Partie de Nantes le 15 novembre 1766, la frégate de Bougainville, La Boudeuse, consacre quatre précieux mois à mener à bien sa mission diplomatique avant de pouvoir s'élancer vers l'inconnu. Elle a été rejointe à Rio par L'Étoile, une flûte destinée en quelque sorte à servir de garde-manger pendant le voyage. Les deux bâtiments entrent le 5 décembre 1766 dans le détroit de Magellan, première embûche d'une navigation qui en comportera bien d'autres. Mais lorsque ses connaissances empiriques en matière de conduite de navire ne suffisent plus, Bougainville sait qu'il peut compter sur la grande expérience de son second, Duclos-Guyot. Les vents leur sont heureusement favorables et les officiers profitent de l'occasion pour aller étudier de près la carrure des habitants de la Terre de Feu, ces Patagons que l'Europe classe parmi les géants.

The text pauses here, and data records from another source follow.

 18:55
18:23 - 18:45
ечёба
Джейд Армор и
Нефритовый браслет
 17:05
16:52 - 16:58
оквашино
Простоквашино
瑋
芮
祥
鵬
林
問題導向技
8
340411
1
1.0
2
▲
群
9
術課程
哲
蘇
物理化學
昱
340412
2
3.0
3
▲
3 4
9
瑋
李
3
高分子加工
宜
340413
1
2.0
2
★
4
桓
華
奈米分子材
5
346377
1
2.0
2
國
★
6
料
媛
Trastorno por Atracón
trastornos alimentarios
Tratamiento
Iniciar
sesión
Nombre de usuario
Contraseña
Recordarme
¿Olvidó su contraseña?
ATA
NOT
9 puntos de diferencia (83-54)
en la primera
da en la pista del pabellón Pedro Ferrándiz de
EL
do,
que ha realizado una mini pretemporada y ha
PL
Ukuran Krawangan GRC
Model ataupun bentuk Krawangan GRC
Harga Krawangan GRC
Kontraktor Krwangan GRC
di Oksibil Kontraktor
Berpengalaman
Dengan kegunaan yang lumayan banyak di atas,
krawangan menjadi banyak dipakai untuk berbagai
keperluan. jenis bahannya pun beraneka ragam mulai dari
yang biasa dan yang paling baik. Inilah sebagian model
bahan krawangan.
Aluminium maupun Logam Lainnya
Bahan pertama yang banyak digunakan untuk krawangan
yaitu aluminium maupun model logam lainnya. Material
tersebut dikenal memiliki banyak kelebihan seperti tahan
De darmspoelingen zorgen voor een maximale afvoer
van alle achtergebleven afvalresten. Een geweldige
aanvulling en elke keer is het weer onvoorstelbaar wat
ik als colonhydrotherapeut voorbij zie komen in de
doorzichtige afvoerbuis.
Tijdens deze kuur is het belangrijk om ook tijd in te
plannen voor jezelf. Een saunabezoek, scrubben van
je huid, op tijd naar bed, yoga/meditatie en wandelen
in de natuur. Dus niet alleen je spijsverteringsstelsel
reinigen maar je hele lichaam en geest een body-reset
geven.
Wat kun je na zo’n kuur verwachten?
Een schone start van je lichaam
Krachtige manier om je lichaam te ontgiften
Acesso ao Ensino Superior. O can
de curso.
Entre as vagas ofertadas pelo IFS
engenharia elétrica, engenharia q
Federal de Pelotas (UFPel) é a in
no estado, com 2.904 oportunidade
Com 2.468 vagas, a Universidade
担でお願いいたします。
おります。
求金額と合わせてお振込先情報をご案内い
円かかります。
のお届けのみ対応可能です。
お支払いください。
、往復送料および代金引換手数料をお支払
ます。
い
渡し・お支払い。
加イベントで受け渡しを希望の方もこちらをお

L'accueil bienveillant des grands Patagons n'est rien en comparaison de celui que réservent aux marins les habitants de Tahiti. L'île du Roi George, reconnue par l'anglais Wallis l'année précédente, est vite rebaptisée Nouvelle-Cythère par des Français qui succombent aux charmes de ce paradis et de ses occupants.
Comme le mouillage n'est pas sûr, le séjour doit malheureusement être écourté et au bout d'à peine une semaine, les navires reprennent leur route à destination de l'ouest et de ses périls. Les cinq mois qui suivent, au cours desquels se succèdent les épisodes de tempêtes, d'accrochages avec les «sauvages» et de famine, sont en effet éprouvants.

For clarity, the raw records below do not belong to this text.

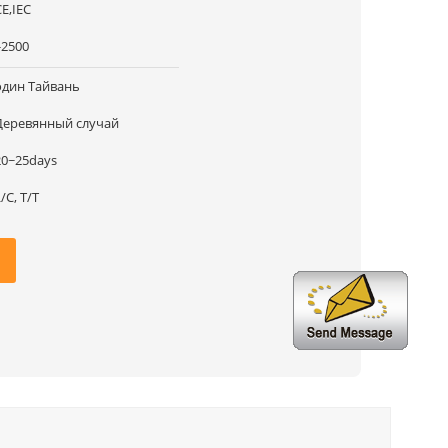
CE,IEC
-2500
один Тайвань
Деревянный случай
20~25days
/C, T/T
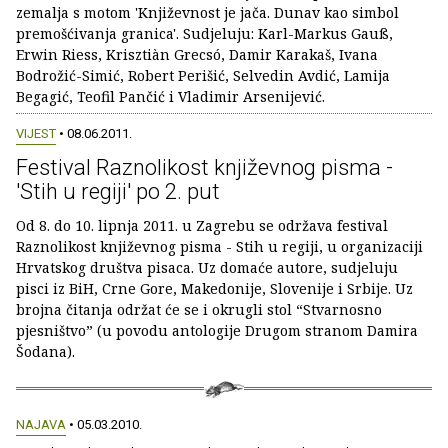
zemalja s motom 'Književnost je jača. Dunav kao simbol
premošćivanja granica'. Sudjeluju: Karl-Markus Gauß,
Erwin Riess, Krisztiàn Grecsó, Damir Karakaš, Ivana
Bodrožić-Simić, Robert Perišić, Selvedin Avdić, Lamija
Begagić, Teofil Pančić i Vladimir Arsenijević.
VIJEST
• 08.06.2011.
Festival Raznolikost književnog pisma -
'Stih u regiji' po 2. put
Od 8. do 10. lipnja 2011. u Zagrebu se održava festival
Raznolikost književnog pisma - Stih u regiji, u organizaciji
Hrvatskog društva pisaca. Uz domaće autore, sudjeluju
pisci iz BiH, Crne Gore, Makedonije, Slovenije i Srbije. Uz
brojna čitanja održat će se i okrugli stol “Stvarnosno
pjesništvo” (u povodu antologije Drugom stranom Damira
Šodana).
NAJAVA
• 05.03.2010.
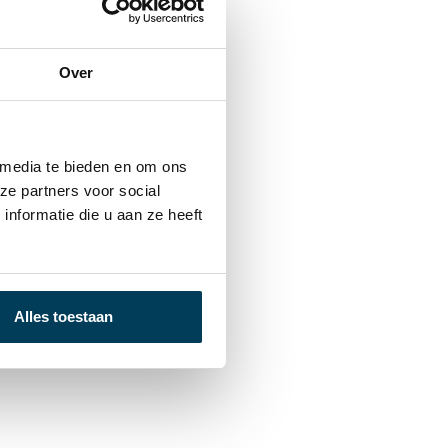
Over
 media te bieden en om ons
ze partners voor social
nformatie die u aan ze heeft
Alles toestaan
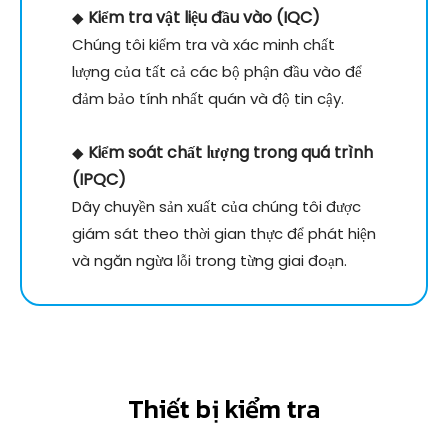
Kiểm tra vật liệu đầu vào (IQC)
◆
Chúng tôi kiểm tra và xác minh chất
lượng của tất cả các bộ phận đầu vào để
đảm bảo tính nhất quán và độ tin cậy.
Kiểm soát chất lượng trong quá trình
◆
(IPQC)
Dây chuyền sản xuất của chúng tôi được
giám sát theo thời gian thực để phát hiện
và ngăn ngừa lỗi trong từng giai đoạn.
Thiết bị kiểm tra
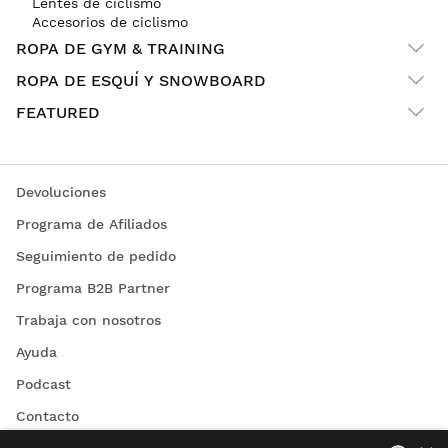
Lentes de ciclismo
Accesorios de ciclismo
ROPA DE GYM & TRAINING
ROPA DE ESQUÍ Y SNOWBOARD
FEATURED
Devoluciones
Programa de Afiliados
Seguimiento de pedido
Programa B2B Partner
Trabaja con nosotros
Ayuda
Podcast
Contacto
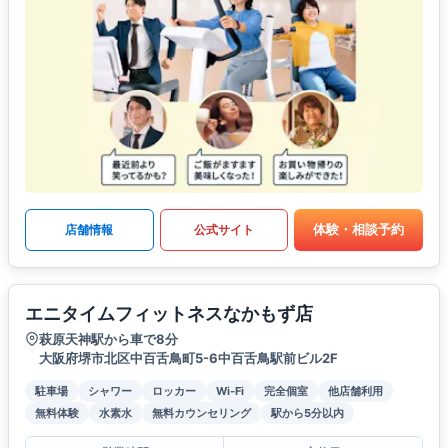
体験・相談予約
店舗情報
公式サイト
エニタイムフィットネスなかもず店
萩原天神駅から車で8分
大阪府堺市北区中百舌鳥町5-6中百舌鳥駅前ビル2F
駐車場
シャワー
ロッカー
Wi-Fi
完全個室
他店舗利用
無料体験
水素水
無料カウンセリング
駅から5分以内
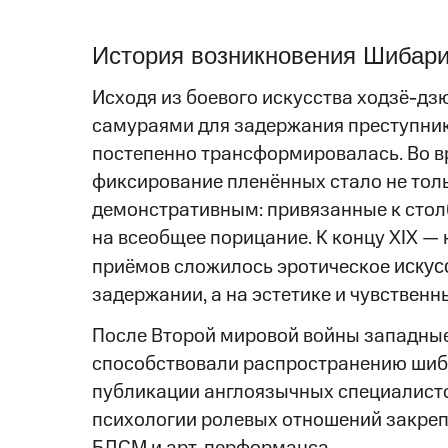
История возникновения Шибар
Исходя из боевого искусства ходзё-дз
самураями для задержания преступник
постепенно трансформировалась. Во в
фиксирование пленённых стало не толь
демонстративным: привязанные к стол
на всеобщее порицание. К концу XIX — 
приёмов сложилось эротическое
искус
задержании, а на эстетике и чувствен
После Второй мировой войны западные
способствовали распространению шиба
публикации англоязычных специалисто
психологии ролевых отношений закреп
БДСМ и арт-перформанса.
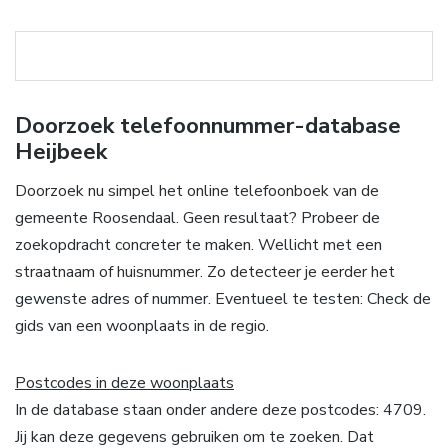
Doorzoek telefoonnummer-database
Heijbeek
Doorzoek nu simpel het online telefoonboek van de
gemeente Roosendaal. Geen resultaat? Probeer de
zoekopdracht concreter te maken. Wellicht met een
straatnaam of huisnummer. Zo detecteer je eerder het
gewenste adres of nummer. Eventueel te testen: Check de
gids van een woonplaats in de regio.
Postcodes in deze woonplaats
In de database staan onder andere deze postcodes: 4709.
Jij kan deze gegevens gebruiken om te zoeken. Dat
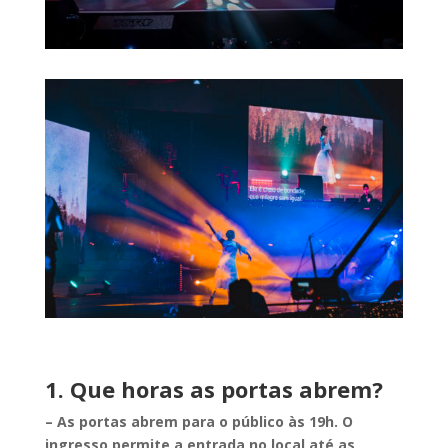
1. Que horas as portas abrem?
– As portas abrem para o público às 19h. O
ingresso permite a entrada no local até as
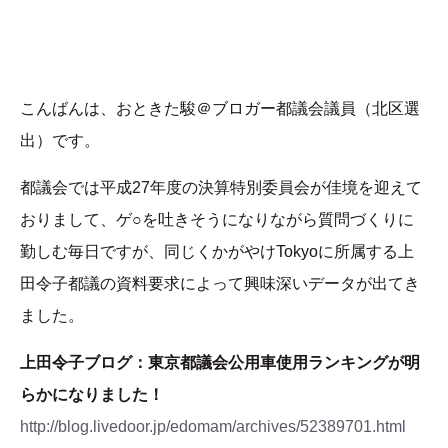
こんばんは、おときた駿＠ブロガー都議会議員（北区選
出）です。
都議会では平成27年度の決算特別委員会が佳境を迎えて
おりまして、ゲ○を吐きそうになりながら質問づくりに
勤しむ毎日ですが、同じくかがやけTokyoに所属する上
田令子都議の資料要求によって興味深いデータが出てき
ました。
上田令子ブログ：東京都議会公用車使用ランキングが明
らかになりました！
http://blog.livedoor.jp/edomam/archives/52389701.html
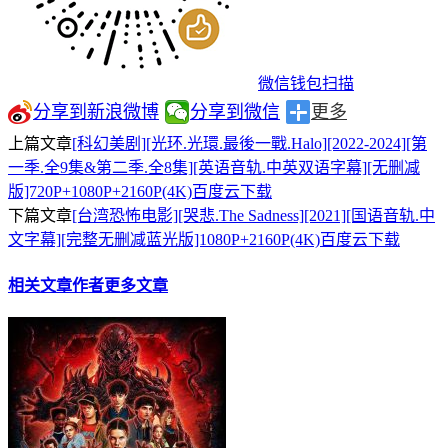
微信钱包扫描
分享到新浪微博
分享到微信
更多
上篇文章
[科幻美剧][光环.光環.最後一戰.Halo][2022-2024][第
一季.全9集&第二季.全8集][英语音轨.中英双语字幕][无删减
版]720P+1080P+2160P(4K)百度云下载
下篇文章
[台湾恐怖电影][哭悲.The Sadness][2021][国语音轨.中
文字幕][完整无删减蓝光版]1080P+2160P(4K)百度云下载
相关文章
作者更多文章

La bienveillance du commandant envers ses hommes et son optimisme affiché parviennent difficilement à maintenir un bon moral au sein d'équipages qui commencent à être affaiblis par le scorbut. C'est donc avec soulagement que l'expédition quitte le labyrinthe de la Nouvelle-Guinée pour rejoindre les comptoirs de la Compagnie Hollandaise aux Moluques puis à Batavia (Djakarta). Le retour en Europe, plus calme, est marqué par une escale à l'île de France (île Maurice) où les savants Véron et Commerson décident de rester pour approfondir leurs recherches.
Un mythe dans les bagages du retour La première réussite de cette entreprise hors du commun est humaine : sur les 330 hommes de l'expédition, seuls sept y ont laissé la vie, à une époque où il n'était pas rare qu'un vaisseau de la Compagnie des Indes en route pour l'Orient perde un cinquième de son équipage.
En revanche le bilan de l'expédition est mince sur le plan stratégique et scientifique : quelques îlots offerts à la Couronne, pas de nouvel accès à la Chine, encore moins de continent austral. Certes, la cucurbite s'est révélée efficace, Véron a mené à bien ses expériences et Commerson a rassemblé un riche herbier, mais il est mort à l'île de France avant d'avoir pu exploiter ses découvertes. Pour tirer parti de l'expédition, il faut donc jouer sur le prestige et l'effet de curiosité, et Bougainville s'y emploie avec talent dans son Voyage autour du monde, publié le 15 mai 1771, deux ans après son retour.
Avec un véritable don d'écrivain, il transforme son journal de bord en un récit vivant où se mêlent réflexions politiques, exposés des fortunes de mer et tableaux «anthropologiques».
Ses contemporains ne s'y trompent pas et font un succès au livre, limitant bien souvent leur lecture à la rencontre avec les Tahitiens.
Il faut dire qu'ils retrouvent, dans un paysage d'Éden, toutes les caractéristiques dont les philosophes avaient pourvu les «bons sauvages» : beauté, simplicité de l'existence, absence de pudeur et de propriété.